Bags have been used as standard measures for a variety of commodities which were actually supplied in bags or sacks. These include:

- Cement is commonly sold in bags of 94 pounds weight, because this is about 1 cubic foot of powdered cement.
- Agricultural produce in England was sold in bags which varied in capacity depending on the place and the commodity. Examples include:
- a bag of wheat in Staffordshire would contain 3 Winchester bushels while a bag of oats would contain 6 standard bushels.
- in the West Country, apples would be sold in bags of from 16 to 24 gallons. A measure of 24 gallons was known as the Cornish bushel.

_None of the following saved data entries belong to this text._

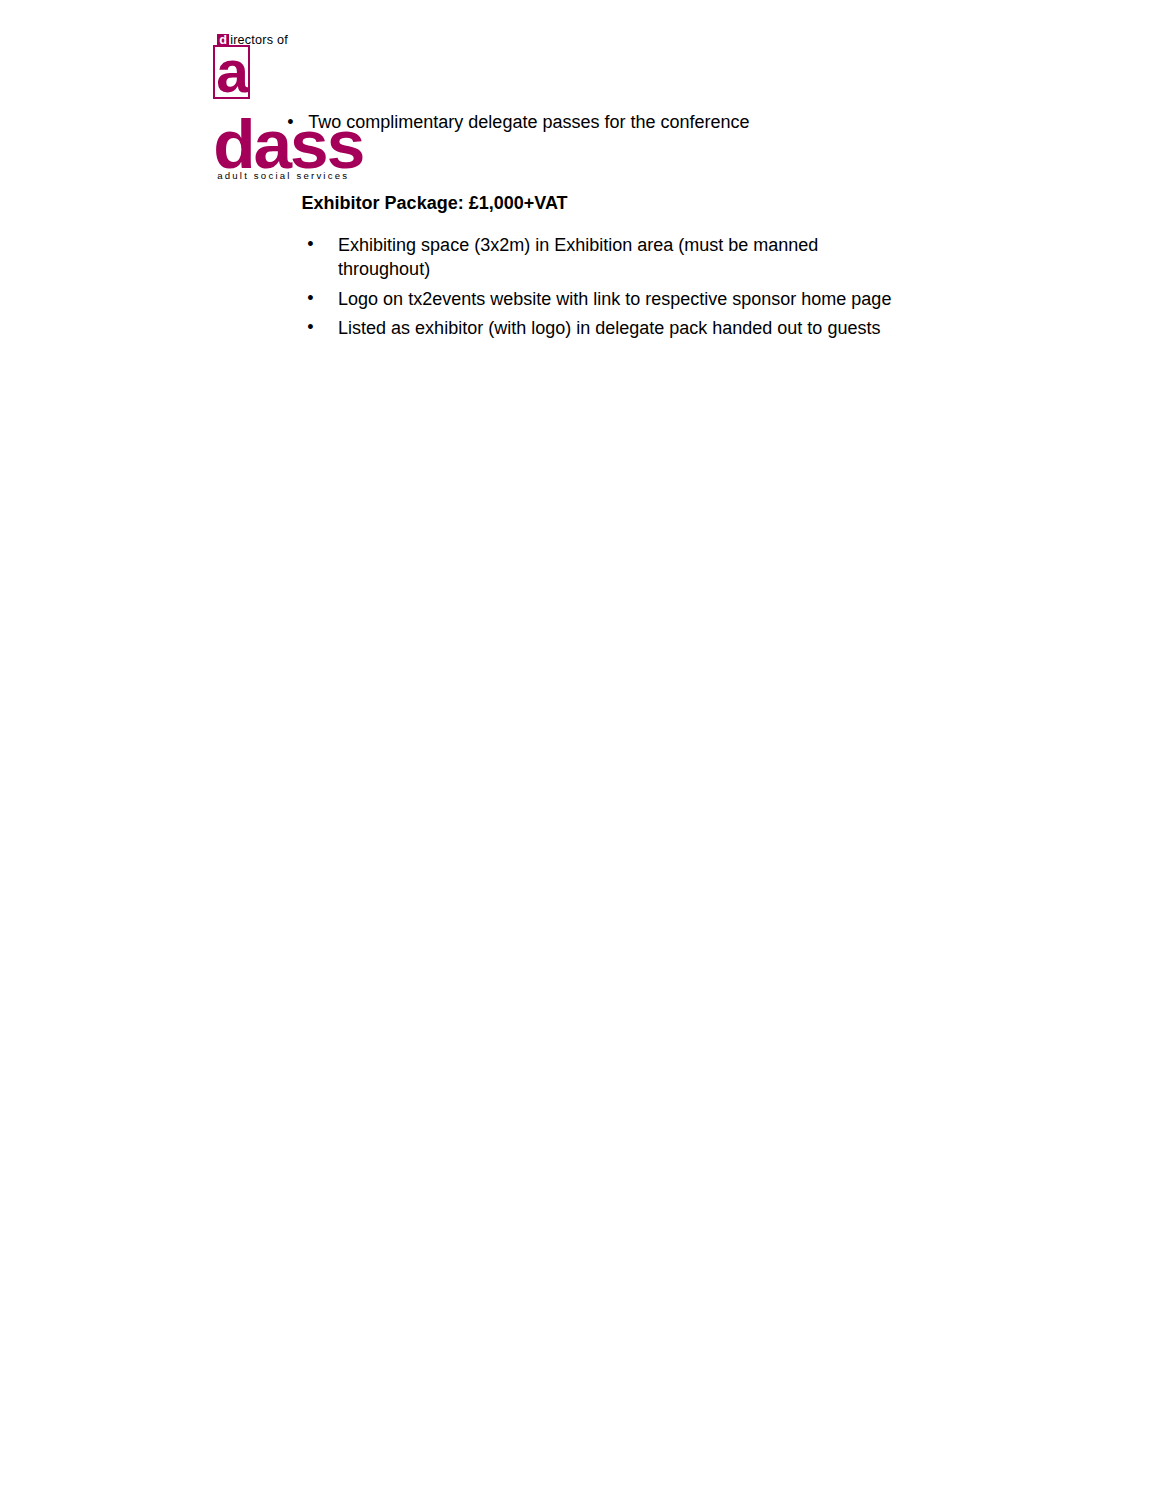directors of
adass
adult social services
•Two complimentary delegate passes for the conference
Exhibitor Package: £1,000+VAT
Exhibiting space (3x2m) in Exhibition area (must be manned throughout)
Logo on tx2events website with link to respective sponsor home page
Listed as exhibitor (with logo) in delegate pack handed out to guests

- Bags are used as units by the National Agricultural Statistics Service of the United States Department of Agriculture for the following commodities:
- coffee = 60 kg
- flour = 100 pounds
- grapefruit = 40 pounds
- rice = 100 pounds

The Oxford English Dictionary has a definition of "bag" as "A measure of quantity for produce, varying according to the nature of the commodity" and has quotations illustrating its use for hops in 1679, almonds in 1728 (where it is defined by weight as "about 3 Hundred Weight" i.e. 336 lb in Imperial units) and potatoes in 1845 (where it is a volume measure of "three bushels" - i.e. 24 impgal).